Records supplied -
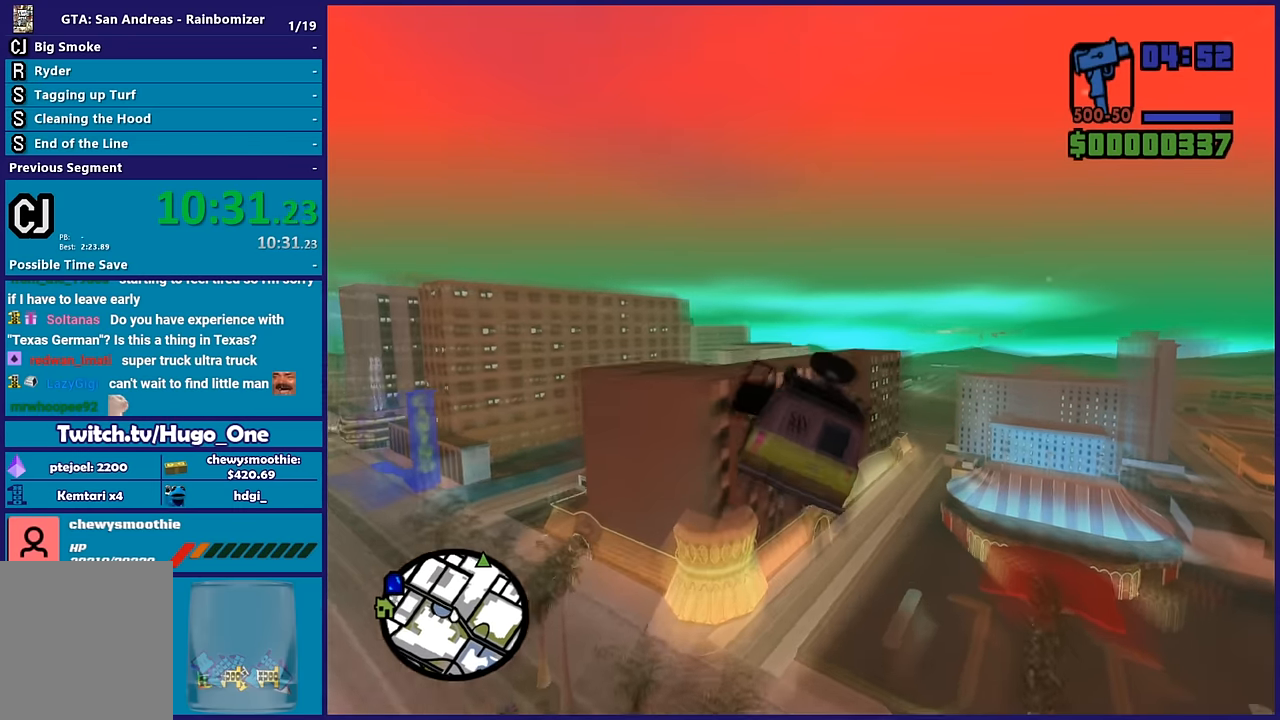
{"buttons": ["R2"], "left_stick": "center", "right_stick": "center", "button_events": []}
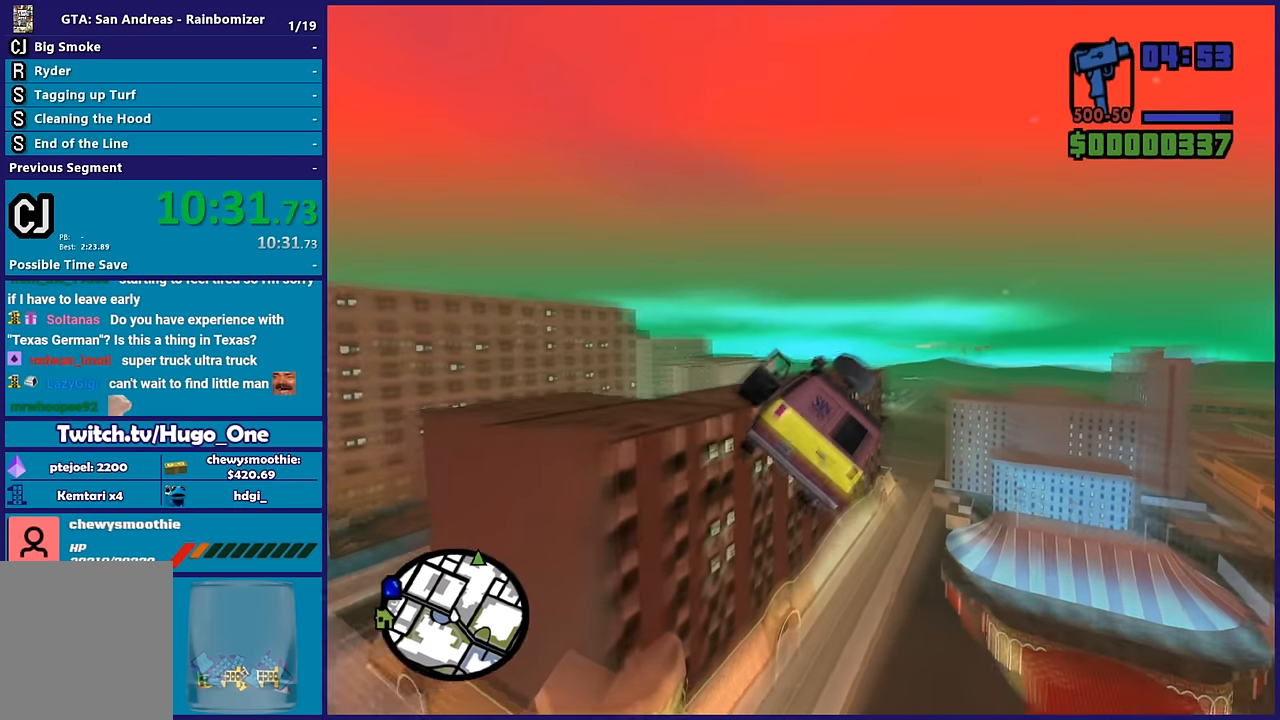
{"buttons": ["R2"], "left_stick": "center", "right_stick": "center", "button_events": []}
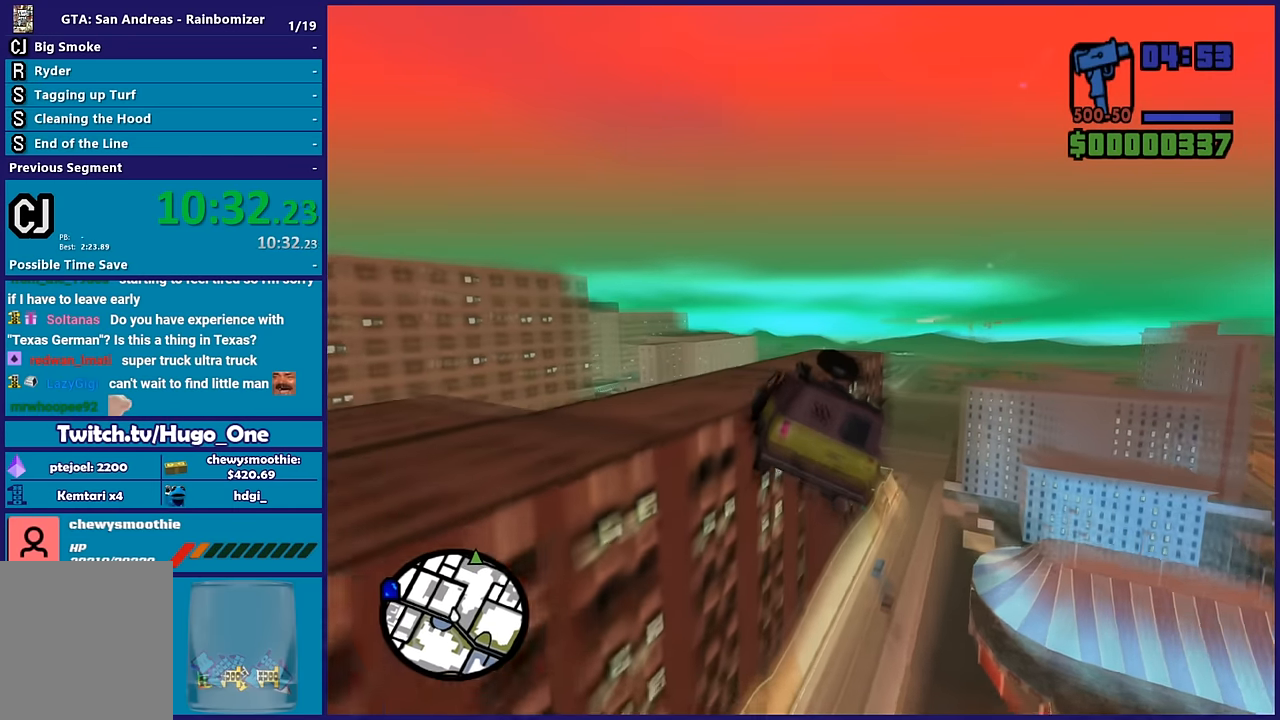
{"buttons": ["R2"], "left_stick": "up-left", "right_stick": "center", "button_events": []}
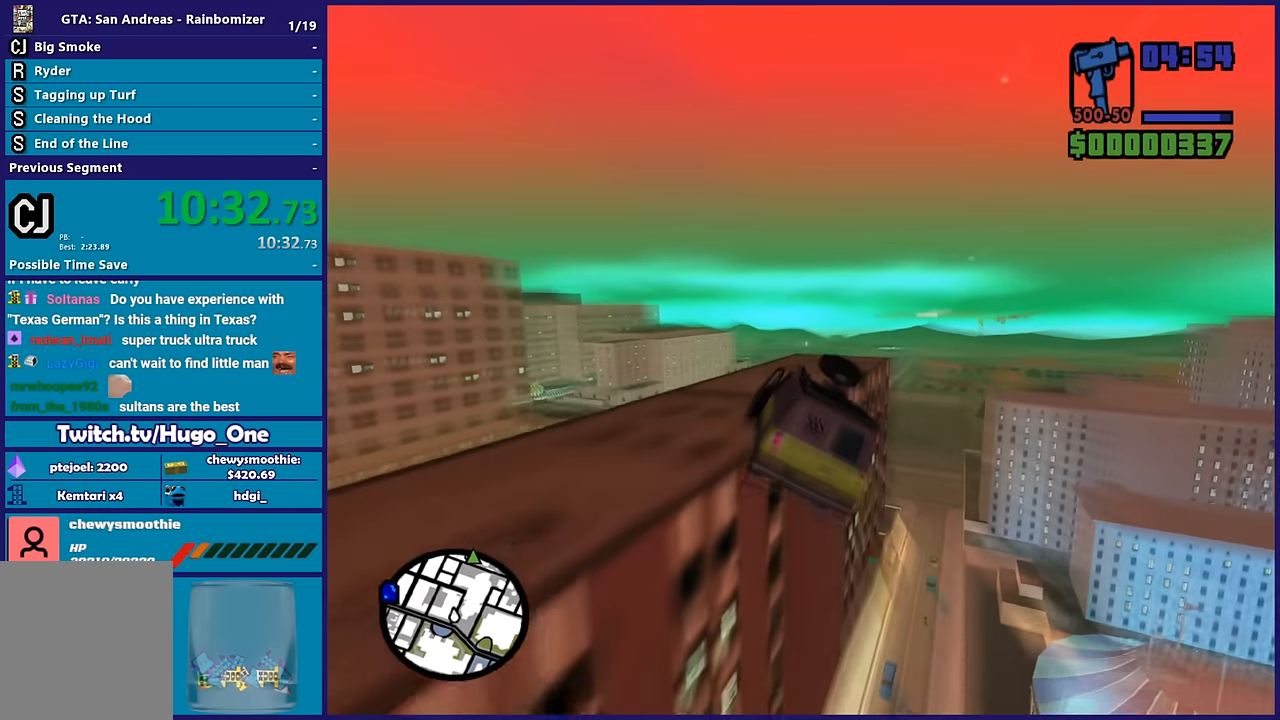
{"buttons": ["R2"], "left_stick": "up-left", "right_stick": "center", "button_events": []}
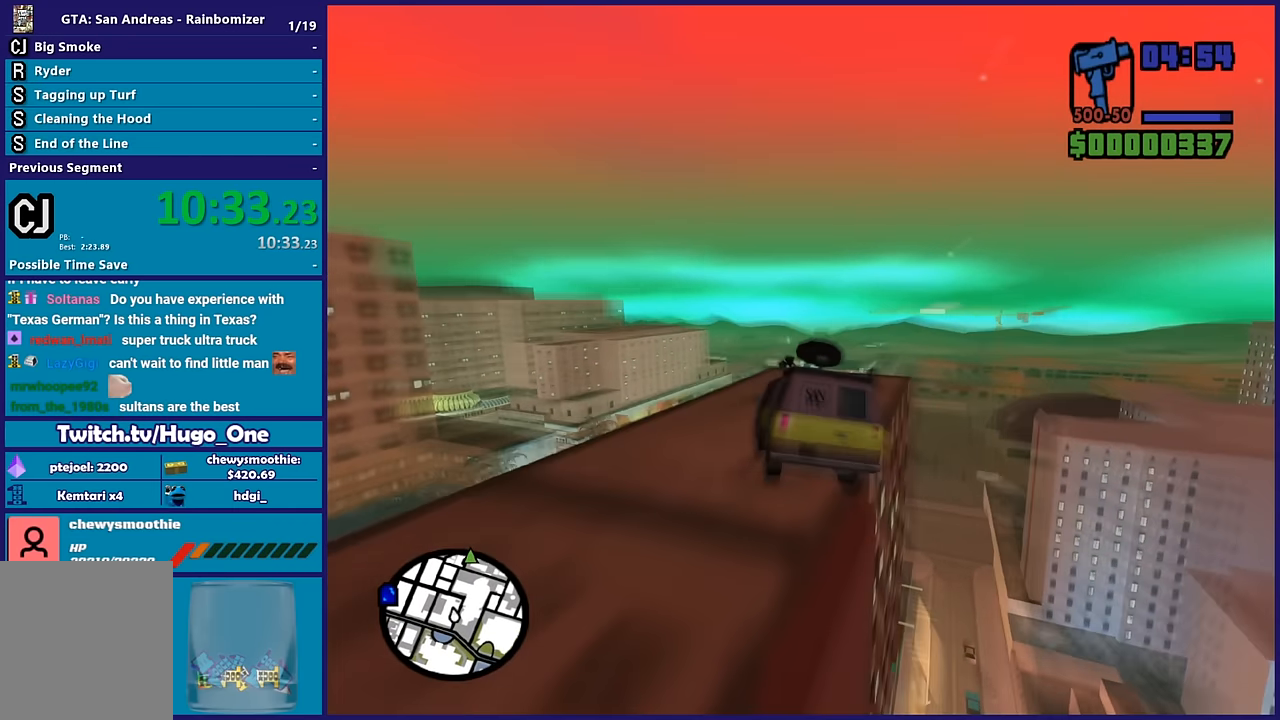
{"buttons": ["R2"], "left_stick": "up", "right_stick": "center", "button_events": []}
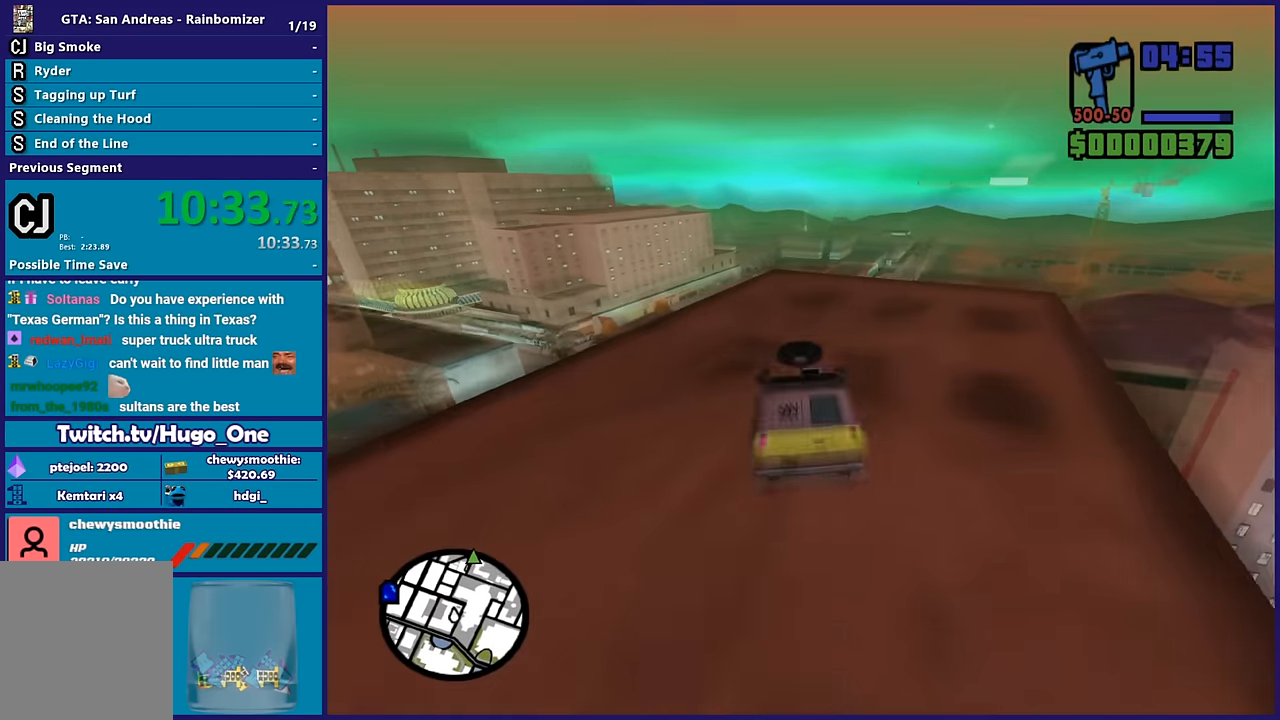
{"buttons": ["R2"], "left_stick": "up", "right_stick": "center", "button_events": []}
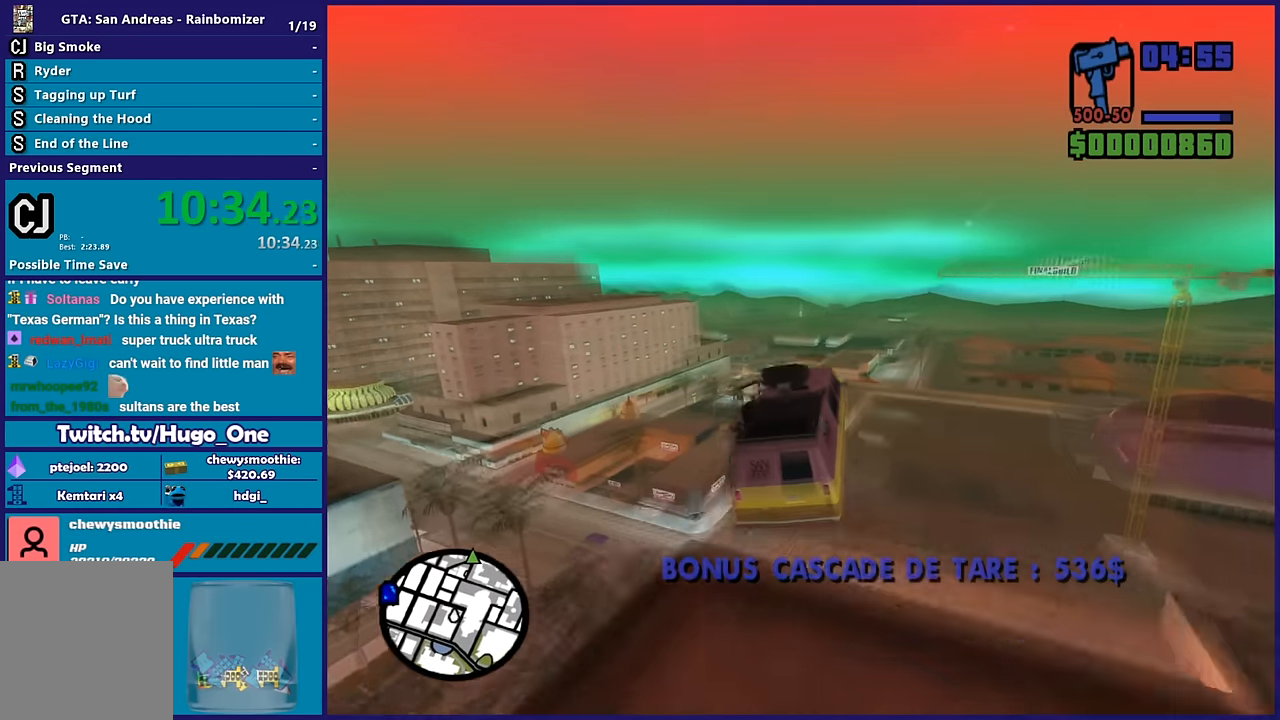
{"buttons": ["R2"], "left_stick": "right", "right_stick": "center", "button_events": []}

What is required - Your answer should hold every record above, printed exactly and free of pictures.

Exercise result -
{"buttons": ["R2"], "left_stick": "center", "right_stick": "center", "button_events": []}
{"buttons": ["R2"], "left_stick": "center", "right_stick": "center", "button_events": []}
{"buttons": ["R2"], "left_stick": "up-left", "right_stick": "center", "button_events": []}
{"buttons": ["R2"], "left_stick": "up-left", "right_stick": "center", "button_events": []}
{"buttons": ["R2"], "left_stick": "up", "right_stick": "center", "button_events": []}
{"buttons": ["R2"], "left_stick": "up", "right_stick": "center", "button_events": []}
{"buttons": ["R2"], "left_stick": "right", "right_stick": "center", "button_events": []}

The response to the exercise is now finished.